** Required work **
Return the records verbatim.

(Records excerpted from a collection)

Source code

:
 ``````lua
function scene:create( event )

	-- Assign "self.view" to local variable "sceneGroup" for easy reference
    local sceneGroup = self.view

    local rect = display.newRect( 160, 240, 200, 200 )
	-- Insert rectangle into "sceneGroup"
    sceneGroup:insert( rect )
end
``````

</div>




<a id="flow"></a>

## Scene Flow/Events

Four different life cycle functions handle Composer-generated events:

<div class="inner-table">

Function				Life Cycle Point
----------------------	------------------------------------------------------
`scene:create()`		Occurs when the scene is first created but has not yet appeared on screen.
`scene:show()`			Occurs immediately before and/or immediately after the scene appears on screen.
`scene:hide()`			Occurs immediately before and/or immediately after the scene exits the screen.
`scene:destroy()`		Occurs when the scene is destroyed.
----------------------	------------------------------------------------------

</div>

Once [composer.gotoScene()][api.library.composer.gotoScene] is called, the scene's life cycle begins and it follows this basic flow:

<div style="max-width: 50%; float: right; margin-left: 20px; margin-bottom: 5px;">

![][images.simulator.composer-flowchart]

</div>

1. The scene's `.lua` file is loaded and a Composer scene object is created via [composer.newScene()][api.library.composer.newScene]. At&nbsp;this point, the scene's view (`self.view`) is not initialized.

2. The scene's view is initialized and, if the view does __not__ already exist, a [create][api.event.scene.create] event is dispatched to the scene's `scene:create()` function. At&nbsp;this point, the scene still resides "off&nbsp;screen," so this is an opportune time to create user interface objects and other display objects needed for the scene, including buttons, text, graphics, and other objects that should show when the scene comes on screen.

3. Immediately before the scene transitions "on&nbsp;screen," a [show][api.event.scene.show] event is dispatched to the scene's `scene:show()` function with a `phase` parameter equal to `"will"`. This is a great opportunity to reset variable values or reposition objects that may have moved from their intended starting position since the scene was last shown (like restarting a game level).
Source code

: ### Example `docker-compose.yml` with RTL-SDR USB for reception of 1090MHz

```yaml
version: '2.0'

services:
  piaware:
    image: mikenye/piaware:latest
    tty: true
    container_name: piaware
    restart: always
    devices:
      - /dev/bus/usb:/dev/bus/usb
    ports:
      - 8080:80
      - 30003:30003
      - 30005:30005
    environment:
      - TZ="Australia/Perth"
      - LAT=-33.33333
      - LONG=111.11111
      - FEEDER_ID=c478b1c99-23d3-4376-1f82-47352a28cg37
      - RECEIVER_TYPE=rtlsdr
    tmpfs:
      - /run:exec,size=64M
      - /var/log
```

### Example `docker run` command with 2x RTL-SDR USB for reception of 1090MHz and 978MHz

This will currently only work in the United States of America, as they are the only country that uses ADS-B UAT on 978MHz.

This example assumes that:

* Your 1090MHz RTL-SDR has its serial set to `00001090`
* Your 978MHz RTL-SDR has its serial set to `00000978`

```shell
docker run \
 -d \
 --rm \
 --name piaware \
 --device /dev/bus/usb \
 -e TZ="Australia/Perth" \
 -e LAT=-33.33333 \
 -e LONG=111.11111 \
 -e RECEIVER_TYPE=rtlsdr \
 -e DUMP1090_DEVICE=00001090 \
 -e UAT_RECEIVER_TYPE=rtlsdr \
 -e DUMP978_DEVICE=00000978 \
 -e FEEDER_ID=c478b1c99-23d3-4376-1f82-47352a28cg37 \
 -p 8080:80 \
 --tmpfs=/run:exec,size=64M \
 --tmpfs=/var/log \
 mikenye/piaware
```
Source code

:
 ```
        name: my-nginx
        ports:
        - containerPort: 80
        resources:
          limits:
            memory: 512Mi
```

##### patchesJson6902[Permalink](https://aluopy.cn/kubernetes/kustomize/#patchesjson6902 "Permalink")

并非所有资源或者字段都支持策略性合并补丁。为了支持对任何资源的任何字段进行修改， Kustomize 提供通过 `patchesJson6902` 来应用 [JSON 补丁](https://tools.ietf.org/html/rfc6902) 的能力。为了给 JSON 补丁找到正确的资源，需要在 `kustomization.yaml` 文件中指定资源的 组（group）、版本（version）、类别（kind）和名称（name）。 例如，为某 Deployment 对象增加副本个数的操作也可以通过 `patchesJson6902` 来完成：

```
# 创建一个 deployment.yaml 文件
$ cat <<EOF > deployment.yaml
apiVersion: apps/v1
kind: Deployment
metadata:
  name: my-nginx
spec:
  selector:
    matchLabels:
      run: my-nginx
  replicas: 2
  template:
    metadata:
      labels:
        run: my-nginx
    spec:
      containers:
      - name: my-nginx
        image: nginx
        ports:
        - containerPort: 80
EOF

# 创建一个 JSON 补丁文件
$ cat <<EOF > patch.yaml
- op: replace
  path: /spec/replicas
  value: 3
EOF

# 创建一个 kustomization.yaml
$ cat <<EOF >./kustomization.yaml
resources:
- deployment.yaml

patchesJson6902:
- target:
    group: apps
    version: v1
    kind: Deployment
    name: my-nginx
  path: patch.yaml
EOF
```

** The answer **
Source code

:
 ``````lua
function scene:create( event )

	-- Assign "self.view" to local variable "sceneGroup" for easy reference
    local sceneGroup = self.view

    local rect = display.newRect( 160, 240, 200, 200 )
	-- Insert rectangle into "sceneGroup"
    sceneGroup:insert( rect )
end
``````

</div>




<a id="flow"></a>

## Scene Flow/Events

Four different life cycle functions handle Composer-generated events:

<div class="inner-table">

Function				Life Cycle Point
----------------------	------------------------------------------------------
`scene:create()`		Occurs when the scene is first created but has not yet appeared on screen.
`scene:show()`			Occurs immediately before and/or immediately after the scene appears on screen.
`scene:hide()`			Occurs immediately before and/or immediately after the scene exits the screen.
`scene:destroy()`		Occurs when the scene is destroyed.
----------------------	------------------------------------------------------

</div>

Once [composer.gotoScene()][api.library.composer.gotoScene] is called, the scene's life cycle begins and it follows this basic flow:

<div style="max-width: 50%; float: right; margin-left: 20px; margin-bottom: 5px;">

![][images.simulator.composer-flowchart]

</div>

1. The scene's `.lua` file is loaded and a Composer scene object is created via [composer.newScene()][api.library.composer.newScene]. At&nbsp;this point, the scene's view (`self.view`) is not initialized.

2. The scene's view is initialized and, if the view does __not__ already exist, a [create][api.event.scene.create] event is dispatched to the scene's `scene:create()` function. At&nbsp;this point, the scene still resides "off&nbsp;screen," so this is an opportune time to create user interface objects and other display objects needed for the scene, including buttons, text, graphics, and other objects that should show when the scene comes on screen.

3. Immediately before the scene transitions "on&nbsp;screen," a [show][api.event.scene.show] event is dispatched to the scene's `scene:show()` function with a `phase` parameter equal to `"will"`. This is a great opportunity to reset variable values or reposition objects that may have moved from their intended starting position since the scene was last shown (like restarting a game level).
Source code

: ### Example `docker-compose.yml` with RTL-SDR USB for reception of 1090MHz

```yaml
version: '2.0'

services:
  piaware:
    image: mikenye/piaware:latest
    tty: true
    container_name: piaware
    restart: always
    devices:
      - /dev/bus/usb:/dev/bus/usb
    ports:
      - 8080:80
      - 30003:30003
      - 30005:30005
    environment:
      - TZ="Australia/Perth"
      - LAT=-33.33333
      - LONG=111.11111
      - FEEDER_ID=c478b1c99-23d3-4376-1f82-47352a28cg37
      - RECEIVER_TYPE=rtlsdr
    tmpfs:
      - /run:exec,size=64M
      - /var/log
```

### Example `docker run` command with 2x RTL-SDR USB for reception of 1090MHz and 978MHz

This will currently only work in the United States of America, as they are the only country that uses ADS-B UAT on 978MHz.

This example assumes that:

* Your 1090MHz RTL-SDR has its serial set to `00001090`
* Your 978MHz RTL-SDR has its serial set to `00000978`

```shell
docker run \
 -d \
 --rm \
 --name piaware \
 --device /dev/bus/usb \
 -e TZ="Australia/Perth" \
 -e LAT=-33.33333 \
 -e LONG=111.11111 \
 -e RECEIVER_TYPE=rtlsdr \
 -e DUMP1090_DEVICE=00001090 \
 -e UAT_RECEIVER_TYPE=rtlsdr \
 -e DUMP978_DEVICE=00000978 \
 -e FEEDER_ID=c478b1c99-23d3-4376-1f82-47352a28cg37 \
 -p 8080:80 \
 --tmpfs=/run:exec,size=64M \
 --tmpfs=/var/log \
 mikenye/piaware
```
Source code

:
 ```
        name: my-nginx
        ports:
        - containerPort: 80
        resources:
          limits:
            memory: 512Mi
```

##### patchesJson6902[Permalink](https://aluopy.cn/kubernetes/kustomize/#patchesjson6902 "Permalink")

并非所有资源或者字段都支持策略性合并补丁。为了支持对任何资源的任何字段进行修改， Kustomize 提供通过 `patchesJson6902` 来应用 [JSON 补丁](https://tools.ietf.org/html/rfc6902) 的能力。为了给 JSON 补丁找到正确的资源，需要在 `kustomization.yaml` 文件中指定资源的 组（group）、版本（version）、类别（kind）和名称（name）。 例如，为某 Deployment 对象增加副本个数的操作也可以通过 `patchesJson6902` 来完成：

```
# 创建一个 deployment.yaml 文件
$ cat <<EOF > deployment.yaml
apiVersion: apps/v1
kind: Deployment
metadata:
  name: my-nginx
spec:
  selector:
    matchLabels:
      run: my-nginx
  replicas: 2
  template:
    metadata:
      labels:
        run: my-nginx
    spec:
      containers:
      - name: my-nginx
        image: nginx
        ports:
        - containerPort: 80
EOF

# 创建一个 JSON 补丁文件
$ cat <<EOF > patch.yaml
- op: replace
  path: /spec/replicas
  value: 3
EOF

# 创建一个 kustomization.yaml
$ cat <<EOF >./kustomization.yaml
resources:
- deployment.yaml

patchesJson6902:
- target:
    group: apps
    version: v1
    kind: Deployment
    name: my-nginx
  path: patch.yaml
EOF
```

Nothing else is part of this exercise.